> **Task to complete**
One part of the entries below is wanted: the lines from the one containing "(112, 142) none" through the one containing "(194, 610) none". Write those out exactly and nothing else.

> **Data records**

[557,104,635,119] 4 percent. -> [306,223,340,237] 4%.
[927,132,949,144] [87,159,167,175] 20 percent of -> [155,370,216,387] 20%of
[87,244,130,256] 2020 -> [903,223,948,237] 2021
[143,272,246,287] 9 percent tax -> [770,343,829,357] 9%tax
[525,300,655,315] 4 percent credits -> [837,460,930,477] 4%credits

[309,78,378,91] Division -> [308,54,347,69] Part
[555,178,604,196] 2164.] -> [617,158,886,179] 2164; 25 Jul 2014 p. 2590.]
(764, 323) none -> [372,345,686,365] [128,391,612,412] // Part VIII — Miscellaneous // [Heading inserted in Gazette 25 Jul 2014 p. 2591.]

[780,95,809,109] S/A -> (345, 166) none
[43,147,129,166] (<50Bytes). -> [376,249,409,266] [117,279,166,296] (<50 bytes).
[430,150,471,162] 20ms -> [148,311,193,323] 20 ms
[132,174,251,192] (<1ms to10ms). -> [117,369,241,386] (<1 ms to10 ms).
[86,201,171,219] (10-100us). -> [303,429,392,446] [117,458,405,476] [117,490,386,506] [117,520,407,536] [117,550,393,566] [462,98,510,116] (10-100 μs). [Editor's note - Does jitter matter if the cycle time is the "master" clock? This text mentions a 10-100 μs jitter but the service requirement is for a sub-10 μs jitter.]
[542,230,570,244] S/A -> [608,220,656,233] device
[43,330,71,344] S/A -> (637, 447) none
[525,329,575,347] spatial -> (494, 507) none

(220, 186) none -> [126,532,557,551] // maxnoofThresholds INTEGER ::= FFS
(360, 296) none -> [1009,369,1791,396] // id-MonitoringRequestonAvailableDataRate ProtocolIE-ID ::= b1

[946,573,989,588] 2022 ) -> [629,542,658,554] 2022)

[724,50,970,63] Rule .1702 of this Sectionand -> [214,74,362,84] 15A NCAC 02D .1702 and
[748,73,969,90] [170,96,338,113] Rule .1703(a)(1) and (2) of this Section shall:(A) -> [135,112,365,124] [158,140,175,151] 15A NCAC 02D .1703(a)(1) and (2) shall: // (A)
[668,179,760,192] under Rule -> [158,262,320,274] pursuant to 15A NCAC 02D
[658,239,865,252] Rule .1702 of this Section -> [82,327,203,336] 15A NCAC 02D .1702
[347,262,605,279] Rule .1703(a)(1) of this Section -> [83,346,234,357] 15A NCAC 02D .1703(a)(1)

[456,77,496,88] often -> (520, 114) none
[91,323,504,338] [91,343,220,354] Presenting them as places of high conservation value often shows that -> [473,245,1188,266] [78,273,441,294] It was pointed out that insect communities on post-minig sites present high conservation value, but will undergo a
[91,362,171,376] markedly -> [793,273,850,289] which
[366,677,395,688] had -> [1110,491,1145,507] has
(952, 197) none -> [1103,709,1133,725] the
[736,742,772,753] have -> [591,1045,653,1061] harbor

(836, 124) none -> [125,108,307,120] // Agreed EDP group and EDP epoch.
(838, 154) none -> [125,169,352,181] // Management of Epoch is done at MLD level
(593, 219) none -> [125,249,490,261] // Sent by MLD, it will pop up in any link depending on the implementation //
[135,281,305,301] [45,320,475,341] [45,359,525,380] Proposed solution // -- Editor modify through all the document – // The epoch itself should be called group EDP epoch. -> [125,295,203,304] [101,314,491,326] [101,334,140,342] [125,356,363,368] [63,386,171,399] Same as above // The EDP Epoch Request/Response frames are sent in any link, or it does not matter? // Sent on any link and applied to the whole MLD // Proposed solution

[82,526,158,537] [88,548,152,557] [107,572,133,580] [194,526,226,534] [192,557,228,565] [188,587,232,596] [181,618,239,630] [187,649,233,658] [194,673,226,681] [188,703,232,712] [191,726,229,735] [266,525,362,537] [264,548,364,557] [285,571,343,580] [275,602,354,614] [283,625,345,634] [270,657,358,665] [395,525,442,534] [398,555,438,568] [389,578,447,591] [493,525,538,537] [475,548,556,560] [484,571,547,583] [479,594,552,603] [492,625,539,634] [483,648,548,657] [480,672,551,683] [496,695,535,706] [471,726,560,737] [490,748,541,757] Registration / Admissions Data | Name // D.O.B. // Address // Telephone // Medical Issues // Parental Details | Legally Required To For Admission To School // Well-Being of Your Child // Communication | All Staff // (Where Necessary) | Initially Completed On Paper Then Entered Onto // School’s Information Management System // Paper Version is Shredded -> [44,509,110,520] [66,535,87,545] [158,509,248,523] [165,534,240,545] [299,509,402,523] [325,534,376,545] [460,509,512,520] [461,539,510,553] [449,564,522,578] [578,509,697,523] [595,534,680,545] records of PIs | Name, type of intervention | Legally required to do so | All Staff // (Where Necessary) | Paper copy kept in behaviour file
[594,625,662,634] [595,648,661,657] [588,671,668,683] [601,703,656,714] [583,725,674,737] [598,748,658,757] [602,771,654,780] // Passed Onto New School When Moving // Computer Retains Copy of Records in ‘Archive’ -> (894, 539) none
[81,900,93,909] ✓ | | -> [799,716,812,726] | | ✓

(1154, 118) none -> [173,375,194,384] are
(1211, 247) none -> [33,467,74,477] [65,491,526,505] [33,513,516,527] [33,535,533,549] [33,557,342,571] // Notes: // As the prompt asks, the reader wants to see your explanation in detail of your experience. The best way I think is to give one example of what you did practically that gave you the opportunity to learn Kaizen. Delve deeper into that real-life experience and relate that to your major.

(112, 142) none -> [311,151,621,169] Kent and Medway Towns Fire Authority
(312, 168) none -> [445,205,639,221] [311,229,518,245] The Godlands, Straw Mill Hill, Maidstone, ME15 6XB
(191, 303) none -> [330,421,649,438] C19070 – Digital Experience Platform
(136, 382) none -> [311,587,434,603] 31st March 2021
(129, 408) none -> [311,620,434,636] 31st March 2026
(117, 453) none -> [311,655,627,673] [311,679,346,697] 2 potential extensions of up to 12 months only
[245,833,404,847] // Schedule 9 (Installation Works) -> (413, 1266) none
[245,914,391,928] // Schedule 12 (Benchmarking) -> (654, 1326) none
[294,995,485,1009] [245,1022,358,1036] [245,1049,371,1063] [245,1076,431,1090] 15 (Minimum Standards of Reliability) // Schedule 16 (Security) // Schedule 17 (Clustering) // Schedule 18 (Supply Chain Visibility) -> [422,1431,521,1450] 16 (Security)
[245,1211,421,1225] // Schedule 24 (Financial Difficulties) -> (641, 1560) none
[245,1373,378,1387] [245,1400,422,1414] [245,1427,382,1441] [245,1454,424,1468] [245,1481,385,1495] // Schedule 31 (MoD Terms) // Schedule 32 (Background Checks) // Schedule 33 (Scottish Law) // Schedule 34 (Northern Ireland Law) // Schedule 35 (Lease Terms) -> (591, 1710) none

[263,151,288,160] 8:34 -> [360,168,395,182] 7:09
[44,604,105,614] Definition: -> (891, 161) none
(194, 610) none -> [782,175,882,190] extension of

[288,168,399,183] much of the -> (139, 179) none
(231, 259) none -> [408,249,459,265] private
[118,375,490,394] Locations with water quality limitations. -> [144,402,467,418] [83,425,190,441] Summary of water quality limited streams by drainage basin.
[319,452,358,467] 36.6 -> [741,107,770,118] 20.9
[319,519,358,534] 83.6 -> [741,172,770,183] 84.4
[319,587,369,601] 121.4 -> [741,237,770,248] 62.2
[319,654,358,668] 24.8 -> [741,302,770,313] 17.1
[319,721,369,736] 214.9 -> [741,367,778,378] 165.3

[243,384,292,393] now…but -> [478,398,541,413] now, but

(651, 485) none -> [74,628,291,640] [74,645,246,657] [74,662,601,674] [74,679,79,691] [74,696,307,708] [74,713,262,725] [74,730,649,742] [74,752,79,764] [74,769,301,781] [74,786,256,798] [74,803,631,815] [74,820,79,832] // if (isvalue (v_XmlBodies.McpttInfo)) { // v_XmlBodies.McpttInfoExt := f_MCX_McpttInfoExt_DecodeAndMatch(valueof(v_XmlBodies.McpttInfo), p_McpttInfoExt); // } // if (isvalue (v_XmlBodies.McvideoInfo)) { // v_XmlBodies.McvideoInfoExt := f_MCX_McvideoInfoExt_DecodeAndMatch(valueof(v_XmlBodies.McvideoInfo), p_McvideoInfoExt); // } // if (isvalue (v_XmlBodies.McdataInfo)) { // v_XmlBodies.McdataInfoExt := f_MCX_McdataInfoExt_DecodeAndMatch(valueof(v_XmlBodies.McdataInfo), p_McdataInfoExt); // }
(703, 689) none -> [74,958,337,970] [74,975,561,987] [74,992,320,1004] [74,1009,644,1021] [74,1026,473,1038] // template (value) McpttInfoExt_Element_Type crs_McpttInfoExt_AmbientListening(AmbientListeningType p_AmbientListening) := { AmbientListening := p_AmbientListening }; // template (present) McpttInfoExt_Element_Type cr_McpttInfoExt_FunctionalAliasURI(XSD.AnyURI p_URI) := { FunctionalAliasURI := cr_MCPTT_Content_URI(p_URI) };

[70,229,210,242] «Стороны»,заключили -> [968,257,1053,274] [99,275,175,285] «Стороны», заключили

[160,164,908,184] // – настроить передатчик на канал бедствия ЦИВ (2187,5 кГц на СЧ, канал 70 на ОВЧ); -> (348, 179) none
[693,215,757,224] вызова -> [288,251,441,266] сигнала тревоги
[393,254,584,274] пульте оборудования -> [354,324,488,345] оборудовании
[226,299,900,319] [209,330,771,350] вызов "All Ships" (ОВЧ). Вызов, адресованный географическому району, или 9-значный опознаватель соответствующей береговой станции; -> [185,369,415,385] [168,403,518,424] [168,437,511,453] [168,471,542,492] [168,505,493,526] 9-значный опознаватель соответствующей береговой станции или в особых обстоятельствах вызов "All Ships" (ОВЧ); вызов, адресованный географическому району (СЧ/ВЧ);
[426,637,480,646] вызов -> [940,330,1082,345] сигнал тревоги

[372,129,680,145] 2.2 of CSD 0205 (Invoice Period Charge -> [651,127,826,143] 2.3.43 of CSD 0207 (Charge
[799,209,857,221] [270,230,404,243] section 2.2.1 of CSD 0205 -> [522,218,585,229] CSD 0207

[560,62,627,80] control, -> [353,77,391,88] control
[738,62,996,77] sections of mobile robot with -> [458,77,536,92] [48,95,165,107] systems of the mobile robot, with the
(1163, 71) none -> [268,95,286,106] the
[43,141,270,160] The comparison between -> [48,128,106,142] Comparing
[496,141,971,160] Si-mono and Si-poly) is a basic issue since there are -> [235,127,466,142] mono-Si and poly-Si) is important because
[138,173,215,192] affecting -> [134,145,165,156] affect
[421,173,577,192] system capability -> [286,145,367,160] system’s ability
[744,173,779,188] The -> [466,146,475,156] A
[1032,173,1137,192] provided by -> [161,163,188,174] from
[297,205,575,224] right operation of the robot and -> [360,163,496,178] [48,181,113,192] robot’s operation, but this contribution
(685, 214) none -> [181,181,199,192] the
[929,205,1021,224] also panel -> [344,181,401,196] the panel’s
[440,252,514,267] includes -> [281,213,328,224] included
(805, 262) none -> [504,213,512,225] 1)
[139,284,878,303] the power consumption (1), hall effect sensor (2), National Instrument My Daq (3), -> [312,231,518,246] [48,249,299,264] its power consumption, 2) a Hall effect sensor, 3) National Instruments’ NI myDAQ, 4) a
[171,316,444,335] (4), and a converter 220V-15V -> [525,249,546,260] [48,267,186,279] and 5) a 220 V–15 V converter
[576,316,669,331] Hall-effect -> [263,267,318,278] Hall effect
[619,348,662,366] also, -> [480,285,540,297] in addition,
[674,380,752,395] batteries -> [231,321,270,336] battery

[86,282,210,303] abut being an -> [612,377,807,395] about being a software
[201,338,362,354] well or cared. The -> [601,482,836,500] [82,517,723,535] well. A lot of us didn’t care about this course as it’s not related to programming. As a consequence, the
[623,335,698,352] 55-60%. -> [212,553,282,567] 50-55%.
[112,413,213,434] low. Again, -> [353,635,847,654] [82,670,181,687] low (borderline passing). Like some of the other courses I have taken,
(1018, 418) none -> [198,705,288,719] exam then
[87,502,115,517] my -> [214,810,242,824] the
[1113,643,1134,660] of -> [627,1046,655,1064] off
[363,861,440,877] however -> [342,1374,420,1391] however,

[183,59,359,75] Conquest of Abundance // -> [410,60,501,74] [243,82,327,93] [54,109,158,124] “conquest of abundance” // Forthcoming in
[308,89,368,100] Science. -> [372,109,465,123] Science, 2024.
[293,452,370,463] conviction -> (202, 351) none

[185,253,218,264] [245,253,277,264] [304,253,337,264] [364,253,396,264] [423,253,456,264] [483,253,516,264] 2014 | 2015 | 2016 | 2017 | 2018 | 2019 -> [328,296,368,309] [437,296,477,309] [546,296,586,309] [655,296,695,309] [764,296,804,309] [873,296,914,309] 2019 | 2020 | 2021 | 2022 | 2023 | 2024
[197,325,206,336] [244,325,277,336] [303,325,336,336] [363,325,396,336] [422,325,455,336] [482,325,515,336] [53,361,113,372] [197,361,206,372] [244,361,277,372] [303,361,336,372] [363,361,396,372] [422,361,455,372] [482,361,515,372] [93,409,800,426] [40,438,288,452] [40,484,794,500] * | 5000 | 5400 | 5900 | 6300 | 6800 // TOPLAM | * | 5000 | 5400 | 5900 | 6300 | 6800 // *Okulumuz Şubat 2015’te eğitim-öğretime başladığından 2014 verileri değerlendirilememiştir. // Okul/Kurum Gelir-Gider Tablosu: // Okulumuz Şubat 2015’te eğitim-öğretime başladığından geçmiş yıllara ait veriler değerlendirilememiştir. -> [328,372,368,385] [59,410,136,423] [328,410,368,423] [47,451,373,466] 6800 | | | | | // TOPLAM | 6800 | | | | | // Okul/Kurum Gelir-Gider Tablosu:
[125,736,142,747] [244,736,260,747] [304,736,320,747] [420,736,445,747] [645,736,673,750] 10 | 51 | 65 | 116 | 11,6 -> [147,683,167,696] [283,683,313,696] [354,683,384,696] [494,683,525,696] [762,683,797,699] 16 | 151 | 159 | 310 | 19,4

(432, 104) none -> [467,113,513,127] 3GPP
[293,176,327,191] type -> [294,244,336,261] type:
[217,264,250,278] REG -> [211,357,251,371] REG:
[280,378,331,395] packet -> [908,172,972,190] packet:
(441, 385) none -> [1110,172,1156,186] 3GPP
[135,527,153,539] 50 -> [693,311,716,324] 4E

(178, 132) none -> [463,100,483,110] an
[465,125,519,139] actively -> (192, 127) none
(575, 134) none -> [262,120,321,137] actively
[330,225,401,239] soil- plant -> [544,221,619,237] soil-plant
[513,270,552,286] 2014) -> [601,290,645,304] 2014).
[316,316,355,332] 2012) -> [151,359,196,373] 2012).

> **Exercise solution**
(112, 142) none -> [311,151,621,169] Kent and Medway Towns Fire Authority
(312, 168) none -> [445,205,639,221] [311,229,518,245] The Godlands, Straw Mill Hill, Maidstone, ME15 6XB
(191, 303) none -> [330,421,649,438] C19070 – Digital Experience Platform
(136, 382) none -> [311,587,434,603] 31st March 2021
(129, 408) none -> [311,620,434,636] 31st March 2026
(117, 453) none -> [311,655,627,673] [311,679,346,697] 2 potential extensions of up to 12 months only
[245,833,404,847] // Schedule 9 (Installation Works) -> (413, 1266) none
[245,914,391,928] // Schedule 12 (Benchmarking) -> (654, 1326) none
[294,995,485,1009] [245,1022,358,1036] [245,1049,371,1063] [245,1076,431,1090] 15 (Minimum Standards of Reliability) // Schedule 16 (Security) // Schedule 17 (Clustering) // Schedule 18 (Supply Chain Visibility) -> [422,1431,521,1450] 16 (Security)
[245,1211,421,1225] // Schedule 24 (Financial Difficulties) -> (641, 1560) none
[245,1373,378,1387] [245,1400,422,1414] [245,1427,382,1441] [245,1454,424,1468] [245,1481,385,1495] // Schedule 31 (MoD Terms) // Schedule 32 (Background Checks) // Schedule 33 (Scottish Law) // Schedule 34 (Northern Ireland Law) // Schedule 35 (Lease Terms) -> (591, 1710) none

[263,151,288,160] 8:34 -> [360,168,395,182] 7:09
[44,604,105,614] Definition: -> (891, 161) none
(194, 610) none -> [782,175,882,190] extension of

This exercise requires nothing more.